= Extrait cité =

+===+

Dr Cheikh Gueye, lors de la remise du rapport final DN « Ce dialogue a été une thérapie contre les rancœurs, les crispations et les violences »
Le chef de l’État, Bassirou Diomaye Faye, a reçu, ce lundi, le rapport final du Dialogue national sur le système politique, tenu du 28 mai au 4 juin dernier. Un document de 113 pages, riche en recommandations, fruit d’une large concertation ayant mobilisé plus de 700 participants en présentiel.
Lors de la remise officielle au palais présidentiel, du rapport final du Dialogue national sur le système politique, tenu du 28 mai au 4 juin dernier, le facilitateur général du dialogue, Dr Cheikh Gueye, a livré un message fort : « Ce dialogue a été une thérapie contre les rancœurs, les crispations et les violences, qui, nous l’espérons, laisseront désormais place à un apaisement durable ». Il a salué un moment intense d’écoute républicaine et d’ouverture démocratique, qualifiant ce processus d’« exercice de maturité politique nationale ».
Pour Dr Gueye, le rapport marque une étape décisive. « Ce rapport contient un message puissant : le temps est venu pour le Sénégal d’assainir son système politique, de le rendre plus éthique, plus transparent, plus inclusif », a-t-il martelé, invitant l’ensemble des institutions, mais aussi les citoyennes et citoyens, à s’approprier les conclusions du dialogue. « La parole a été dite. Le moment est venu d’agir. Ensemble ! Pour un Sénégal réconcilié avec ses valeurs profondes », a-t-il asséné, soulignant que « des compromis ont été trouvés, des désaccords assumés, mais surtout, une volonté commune d’avancer vers une révolution démocratique tranquille ».
Le rapport contient 18 recommandations, certaines appelant à une révision constitutionnelle, d’autres à une refonte du code électoral ou à l’adoption de nouveaux textes législatifs et réglementaires. Parmi les mesures phares, figure notamment la modification de l’article 38 de la Constitution pour consacrer l’incompatibilité entre les fonctions de chef de l’État et celles de chef de parti. Un comité technique restreint ad hoc a été mandaté pour rédiger les projets de réformes, évaluer leurs implications budgétaires, juridiques et institutionnelles, et en assurer la mise en œuvre. L’objectif : garantir la continuité du processus et sa traduction concrète.

+===+

= Entrées présentées =
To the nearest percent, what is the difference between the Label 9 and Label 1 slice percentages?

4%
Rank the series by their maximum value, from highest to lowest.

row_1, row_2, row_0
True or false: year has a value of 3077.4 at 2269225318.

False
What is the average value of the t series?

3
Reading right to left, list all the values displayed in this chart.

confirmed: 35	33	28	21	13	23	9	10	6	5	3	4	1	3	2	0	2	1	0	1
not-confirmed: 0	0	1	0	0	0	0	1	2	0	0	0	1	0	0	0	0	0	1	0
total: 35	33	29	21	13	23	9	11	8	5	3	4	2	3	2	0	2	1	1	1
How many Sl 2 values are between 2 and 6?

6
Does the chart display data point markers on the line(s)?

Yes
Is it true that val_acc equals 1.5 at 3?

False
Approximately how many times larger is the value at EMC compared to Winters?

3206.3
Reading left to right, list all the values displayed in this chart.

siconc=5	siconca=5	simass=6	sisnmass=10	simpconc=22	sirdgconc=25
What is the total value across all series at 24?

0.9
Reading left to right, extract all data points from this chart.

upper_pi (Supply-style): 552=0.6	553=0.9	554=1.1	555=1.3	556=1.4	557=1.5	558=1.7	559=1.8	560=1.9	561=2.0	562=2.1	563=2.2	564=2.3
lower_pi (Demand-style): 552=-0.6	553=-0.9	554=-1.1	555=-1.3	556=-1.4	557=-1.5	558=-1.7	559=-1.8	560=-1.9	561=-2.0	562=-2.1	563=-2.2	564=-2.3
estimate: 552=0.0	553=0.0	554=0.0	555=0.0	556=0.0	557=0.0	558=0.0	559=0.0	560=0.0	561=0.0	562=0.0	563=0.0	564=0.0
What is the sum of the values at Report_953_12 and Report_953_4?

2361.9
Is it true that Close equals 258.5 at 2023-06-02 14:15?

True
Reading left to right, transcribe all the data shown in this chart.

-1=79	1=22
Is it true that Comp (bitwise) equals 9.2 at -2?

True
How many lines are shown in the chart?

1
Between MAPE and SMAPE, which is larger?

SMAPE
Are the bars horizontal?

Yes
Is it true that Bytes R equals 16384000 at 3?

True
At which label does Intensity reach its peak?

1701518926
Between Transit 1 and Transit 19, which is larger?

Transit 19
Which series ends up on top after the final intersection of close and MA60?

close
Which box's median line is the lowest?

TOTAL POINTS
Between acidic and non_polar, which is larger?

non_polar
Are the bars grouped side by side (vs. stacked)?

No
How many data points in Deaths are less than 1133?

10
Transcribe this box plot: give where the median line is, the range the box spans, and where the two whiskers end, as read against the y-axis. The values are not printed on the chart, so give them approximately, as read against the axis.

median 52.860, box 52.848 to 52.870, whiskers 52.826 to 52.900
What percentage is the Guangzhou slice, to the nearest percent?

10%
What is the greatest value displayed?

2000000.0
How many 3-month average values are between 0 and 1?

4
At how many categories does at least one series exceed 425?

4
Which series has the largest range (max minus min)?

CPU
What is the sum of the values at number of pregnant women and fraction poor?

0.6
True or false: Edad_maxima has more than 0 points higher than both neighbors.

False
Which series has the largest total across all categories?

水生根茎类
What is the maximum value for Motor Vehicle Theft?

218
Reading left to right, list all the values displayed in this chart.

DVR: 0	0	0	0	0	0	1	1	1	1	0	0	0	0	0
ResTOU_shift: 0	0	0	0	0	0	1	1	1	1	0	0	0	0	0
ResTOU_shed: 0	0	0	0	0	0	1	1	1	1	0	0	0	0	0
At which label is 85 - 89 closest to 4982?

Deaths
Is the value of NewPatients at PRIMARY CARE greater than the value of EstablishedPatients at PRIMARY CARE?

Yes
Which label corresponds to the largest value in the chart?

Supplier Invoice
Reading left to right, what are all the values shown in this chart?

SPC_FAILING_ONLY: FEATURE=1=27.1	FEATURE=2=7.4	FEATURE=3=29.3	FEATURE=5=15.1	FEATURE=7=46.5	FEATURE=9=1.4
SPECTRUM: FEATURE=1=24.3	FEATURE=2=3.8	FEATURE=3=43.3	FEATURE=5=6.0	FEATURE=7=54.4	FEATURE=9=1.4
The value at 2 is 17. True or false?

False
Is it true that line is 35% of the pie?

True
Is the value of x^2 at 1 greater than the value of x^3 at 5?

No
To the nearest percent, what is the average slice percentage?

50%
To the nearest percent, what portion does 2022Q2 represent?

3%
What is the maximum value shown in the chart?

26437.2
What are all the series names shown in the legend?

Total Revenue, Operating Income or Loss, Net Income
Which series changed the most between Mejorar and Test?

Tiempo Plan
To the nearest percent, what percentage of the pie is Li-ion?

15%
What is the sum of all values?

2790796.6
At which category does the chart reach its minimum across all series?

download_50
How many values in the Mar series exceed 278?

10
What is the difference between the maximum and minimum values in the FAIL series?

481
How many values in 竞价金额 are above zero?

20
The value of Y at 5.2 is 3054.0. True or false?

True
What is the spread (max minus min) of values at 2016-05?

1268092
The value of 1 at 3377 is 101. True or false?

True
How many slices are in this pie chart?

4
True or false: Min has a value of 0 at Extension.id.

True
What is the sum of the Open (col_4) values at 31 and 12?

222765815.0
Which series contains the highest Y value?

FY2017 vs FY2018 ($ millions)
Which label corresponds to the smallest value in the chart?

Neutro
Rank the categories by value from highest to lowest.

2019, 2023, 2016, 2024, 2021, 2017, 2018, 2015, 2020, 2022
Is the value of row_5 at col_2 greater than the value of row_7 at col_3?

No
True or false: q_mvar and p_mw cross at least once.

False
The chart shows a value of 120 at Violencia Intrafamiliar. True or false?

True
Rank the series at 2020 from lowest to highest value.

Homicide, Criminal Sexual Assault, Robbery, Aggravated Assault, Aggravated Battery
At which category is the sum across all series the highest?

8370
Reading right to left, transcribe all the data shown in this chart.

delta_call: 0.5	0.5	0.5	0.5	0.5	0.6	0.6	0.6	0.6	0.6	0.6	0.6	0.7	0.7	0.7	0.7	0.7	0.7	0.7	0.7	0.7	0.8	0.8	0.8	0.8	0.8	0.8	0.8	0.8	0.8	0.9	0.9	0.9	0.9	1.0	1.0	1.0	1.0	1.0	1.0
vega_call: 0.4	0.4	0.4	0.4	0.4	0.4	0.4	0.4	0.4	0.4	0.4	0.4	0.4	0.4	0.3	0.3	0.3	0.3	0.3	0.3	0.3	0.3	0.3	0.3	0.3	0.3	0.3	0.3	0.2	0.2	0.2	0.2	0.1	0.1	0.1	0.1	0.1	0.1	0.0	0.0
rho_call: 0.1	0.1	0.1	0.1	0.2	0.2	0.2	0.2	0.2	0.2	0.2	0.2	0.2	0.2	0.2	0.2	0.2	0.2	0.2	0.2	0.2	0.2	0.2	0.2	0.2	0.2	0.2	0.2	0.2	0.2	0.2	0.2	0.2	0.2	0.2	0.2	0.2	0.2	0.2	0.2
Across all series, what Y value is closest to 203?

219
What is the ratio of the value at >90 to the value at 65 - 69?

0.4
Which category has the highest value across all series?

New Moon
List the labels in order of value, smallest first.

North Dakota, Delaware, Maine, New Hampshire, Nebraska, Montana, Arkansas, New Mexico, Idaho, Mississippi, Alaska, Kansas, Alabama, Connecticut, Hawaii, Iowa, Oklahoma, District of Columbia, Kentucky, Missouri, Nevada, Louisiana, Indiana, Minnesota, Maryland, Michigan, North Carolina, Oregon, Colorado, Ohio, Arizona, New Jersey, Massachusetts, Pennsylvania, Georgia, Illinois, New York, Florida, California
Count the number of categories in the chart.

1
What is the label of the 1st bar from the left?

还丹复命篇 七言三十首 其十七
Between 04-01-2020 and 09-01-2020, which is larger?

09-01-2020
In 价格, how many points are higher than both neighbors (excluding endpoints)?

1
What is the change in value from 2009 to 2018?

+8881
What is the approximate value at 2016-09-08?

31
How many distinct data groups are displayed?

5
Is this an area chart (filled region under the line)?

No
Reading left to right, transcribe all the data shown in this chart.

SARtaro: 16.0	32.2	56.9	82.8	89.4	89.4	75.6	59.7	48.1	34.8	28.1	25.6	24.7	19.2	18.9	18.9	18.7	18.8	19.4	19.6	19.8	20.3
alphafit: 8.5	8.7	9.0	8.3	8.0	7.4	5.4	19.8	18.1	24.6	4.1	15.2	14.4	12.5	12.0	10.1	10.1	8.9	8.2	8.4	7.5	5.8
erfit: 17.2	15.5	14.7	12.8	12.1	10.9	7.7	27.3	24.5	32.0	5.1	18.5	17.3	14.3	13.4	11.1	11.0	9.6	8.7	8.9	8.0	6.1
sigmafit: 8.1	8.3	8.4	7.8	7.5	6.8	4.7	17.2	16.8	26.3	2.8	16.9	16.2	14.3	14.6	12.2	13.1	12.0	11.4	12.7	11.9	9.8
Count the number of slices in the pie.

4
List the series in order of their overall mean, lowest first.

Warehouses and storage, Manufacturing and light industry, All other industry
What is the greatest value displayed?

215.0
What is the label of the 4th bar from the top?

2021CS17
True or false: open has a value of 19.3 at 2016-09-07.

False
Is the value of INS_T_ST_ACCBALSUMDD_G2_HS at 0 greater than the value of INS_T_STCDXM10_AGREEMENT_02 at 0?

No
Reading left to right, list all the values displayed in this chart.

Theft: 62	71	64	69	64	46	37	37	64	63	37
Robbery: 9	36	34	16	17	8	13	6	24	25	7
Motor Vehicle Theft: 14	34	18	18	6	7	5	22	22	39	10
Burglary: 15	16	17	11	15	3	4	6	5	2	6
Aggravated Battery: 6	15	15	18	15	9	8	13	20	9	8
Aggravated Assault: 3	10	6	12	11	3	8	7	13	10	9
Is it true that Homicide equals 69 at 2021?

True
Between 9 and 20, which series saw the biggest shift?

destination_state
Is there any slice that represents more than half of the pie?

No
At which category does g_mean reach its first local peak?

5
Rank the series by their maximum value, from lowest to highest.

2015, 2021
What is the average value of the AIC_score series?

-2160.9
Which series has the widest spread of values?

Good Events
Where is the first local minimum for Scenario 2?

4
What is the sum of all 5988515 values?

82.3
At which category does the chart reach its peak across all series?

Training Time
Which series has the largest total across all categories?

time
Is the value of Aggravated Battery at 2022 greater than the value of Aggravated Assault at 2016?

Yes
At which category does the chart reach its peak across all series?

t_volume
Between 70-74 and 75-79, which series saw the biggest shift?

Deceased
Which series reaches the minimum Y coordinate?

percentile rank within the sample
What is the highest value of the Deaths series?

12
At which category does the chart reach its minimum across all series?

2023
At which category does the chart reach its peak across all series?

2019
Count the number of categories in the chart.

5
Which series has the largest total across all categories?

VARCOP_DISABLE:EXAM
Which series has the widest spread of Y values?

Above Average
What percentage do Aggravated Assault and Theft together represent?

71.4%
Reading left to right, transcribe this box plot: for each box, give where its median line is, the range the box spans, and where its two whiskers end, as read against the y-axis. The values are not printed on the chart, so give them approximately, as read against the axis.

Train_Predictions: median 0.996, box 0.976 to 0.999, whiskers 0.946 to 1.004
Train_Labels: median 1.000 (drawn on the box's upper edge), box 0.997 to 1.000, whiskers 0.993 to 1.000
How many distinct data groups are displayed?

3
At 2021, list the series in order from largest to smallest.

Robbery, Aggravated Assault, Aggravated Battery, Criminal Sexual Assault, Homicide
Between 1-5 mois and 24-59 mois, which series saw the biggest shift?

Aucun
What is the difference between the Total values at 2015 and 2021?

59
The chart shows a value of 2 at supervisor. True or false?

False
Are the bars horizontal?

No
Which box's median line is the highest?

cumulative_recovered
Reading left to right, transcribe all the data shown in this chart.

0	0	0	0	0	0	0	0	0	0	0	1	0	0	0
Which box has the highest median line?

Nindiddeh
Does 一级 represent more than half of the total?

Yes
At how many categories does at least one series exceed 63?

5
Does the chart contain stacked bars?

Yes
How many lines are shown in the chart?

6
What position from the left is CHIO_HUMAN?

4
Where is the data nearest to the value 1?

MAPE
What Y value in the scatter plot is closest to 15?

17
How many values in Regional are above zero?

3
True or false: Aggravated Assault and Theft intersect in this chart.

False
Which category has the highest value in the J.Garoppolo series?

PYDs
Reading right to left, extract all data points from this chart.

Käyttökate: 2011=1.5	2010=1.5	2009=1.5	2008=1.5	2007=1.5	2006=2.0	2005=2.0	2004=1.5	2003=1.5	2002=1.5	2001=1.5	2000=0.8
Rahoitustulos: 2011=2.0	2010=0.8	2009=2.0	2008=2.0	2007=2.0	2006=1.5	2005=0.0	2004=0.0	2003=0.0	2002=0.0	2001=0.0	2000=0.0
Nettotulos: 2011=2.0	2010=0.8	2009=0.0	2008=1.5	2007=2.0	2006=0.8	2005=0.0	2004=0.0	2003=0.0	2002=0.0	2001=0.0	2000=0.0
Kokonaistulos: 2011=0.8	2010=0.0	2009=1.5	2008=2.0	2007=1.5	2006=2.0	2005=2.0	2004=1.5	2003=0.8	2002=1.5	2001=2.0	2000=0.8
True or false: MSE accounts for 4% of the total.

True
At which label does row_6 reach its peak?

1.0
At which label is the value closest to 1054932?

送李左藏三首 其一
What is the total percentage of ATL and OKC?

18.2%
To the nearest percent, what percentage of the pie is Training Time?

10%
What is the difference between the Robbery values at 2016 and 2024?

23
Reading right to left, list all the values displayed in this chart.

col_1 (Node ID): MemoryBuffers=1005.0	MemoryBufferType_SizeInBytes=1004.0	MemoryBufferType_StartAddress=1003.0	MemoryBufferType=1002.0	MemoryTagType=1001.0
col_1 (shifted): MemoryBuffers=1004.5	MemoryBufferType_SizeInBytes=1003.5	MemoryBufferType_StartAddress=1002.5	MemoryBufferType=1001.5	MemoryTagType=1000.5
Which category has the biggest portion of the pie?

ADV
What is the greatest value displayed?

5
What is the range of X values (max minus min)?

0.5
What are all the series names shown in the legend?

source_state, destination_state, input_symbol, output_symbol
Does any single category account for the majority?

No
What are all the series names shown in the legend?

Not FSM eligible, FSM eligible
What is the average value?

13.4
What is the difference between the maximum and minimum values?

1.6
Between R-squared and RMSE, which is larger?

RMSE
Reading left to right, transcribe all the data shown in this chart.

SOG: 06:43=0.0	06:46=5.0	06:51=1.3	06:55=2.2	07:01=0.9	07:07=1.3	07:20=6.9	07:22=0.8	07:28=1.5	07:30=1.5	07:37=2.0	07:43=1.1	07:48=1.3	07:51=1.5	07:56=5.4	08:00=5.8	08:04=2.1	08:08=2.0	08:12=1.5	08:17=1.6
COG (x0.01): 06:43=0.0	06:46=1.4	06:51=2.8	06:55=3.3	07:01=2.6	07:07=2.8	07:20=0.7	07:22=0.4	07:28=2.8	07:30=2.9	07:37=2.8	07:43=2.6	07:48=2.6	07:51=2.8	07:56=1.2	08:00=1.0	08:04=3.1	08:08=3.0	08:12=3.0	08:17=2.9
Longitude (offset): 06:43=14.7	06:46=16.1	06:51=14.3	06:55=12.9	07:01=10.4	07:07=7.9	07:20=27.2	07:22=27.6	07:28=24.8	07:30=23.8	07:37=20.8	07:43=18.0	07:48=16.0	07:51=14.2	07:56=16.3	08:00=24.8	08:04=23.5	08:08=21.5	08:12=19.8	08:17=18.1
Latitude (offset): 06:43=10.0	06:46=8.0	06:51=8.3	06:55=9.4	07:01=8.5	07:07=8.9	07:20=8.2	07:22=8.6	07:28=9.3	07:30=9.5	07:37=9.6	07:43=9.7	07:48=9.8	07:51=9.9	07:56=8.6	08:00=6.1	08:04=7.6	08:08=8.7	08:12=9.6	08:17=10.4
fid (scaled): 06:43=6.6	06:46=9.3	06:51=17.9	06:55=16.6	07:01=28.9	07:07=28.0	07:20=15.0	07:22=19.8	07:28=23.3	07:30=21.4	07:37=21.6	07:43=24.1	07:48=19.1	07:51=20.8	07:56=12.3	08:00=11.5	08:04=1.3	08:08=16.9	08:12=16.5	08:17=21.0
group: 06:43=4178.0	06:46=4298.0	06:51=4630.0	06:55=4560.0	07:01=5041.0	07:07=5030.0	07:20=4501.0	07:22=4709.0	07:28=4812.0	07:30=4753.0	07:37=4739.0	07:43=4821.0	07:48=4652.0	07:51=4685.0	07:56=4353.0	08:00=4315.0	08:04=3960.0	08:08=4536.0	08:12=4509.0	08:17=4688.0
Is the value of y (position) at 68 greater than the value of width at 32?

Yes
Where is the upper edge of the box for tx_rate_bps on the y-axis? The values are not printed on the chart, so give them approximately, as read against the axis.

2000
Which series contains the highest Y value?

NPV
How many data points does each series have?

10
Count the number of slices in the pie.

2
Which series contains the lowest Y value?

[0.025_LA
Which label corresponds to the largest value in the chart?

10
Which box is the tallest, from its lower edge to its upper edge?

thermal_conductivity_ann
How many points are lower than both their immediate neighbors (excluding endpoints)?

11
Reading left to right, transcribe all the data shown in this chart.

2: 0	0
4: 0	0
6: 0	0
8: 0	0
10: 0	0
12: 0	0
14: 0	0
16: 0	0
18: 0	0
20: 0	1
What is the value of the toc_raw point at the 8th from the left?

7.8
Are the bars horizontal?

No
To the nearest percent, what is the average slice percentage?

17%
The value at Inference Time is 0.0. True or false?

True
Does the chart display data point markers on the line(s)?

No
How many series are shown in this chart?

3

+===+

= Consigne =
Selon l'article sur le Dialogue national, combien de recommandations le rapport final contient-il ? Répondez en une phrase, s'il vous plaît. Les entrées n'ont aucun lien avec l'article sur le Dialogue national.

= Résultat attendu =
Le rapport final contient 18 recommandations.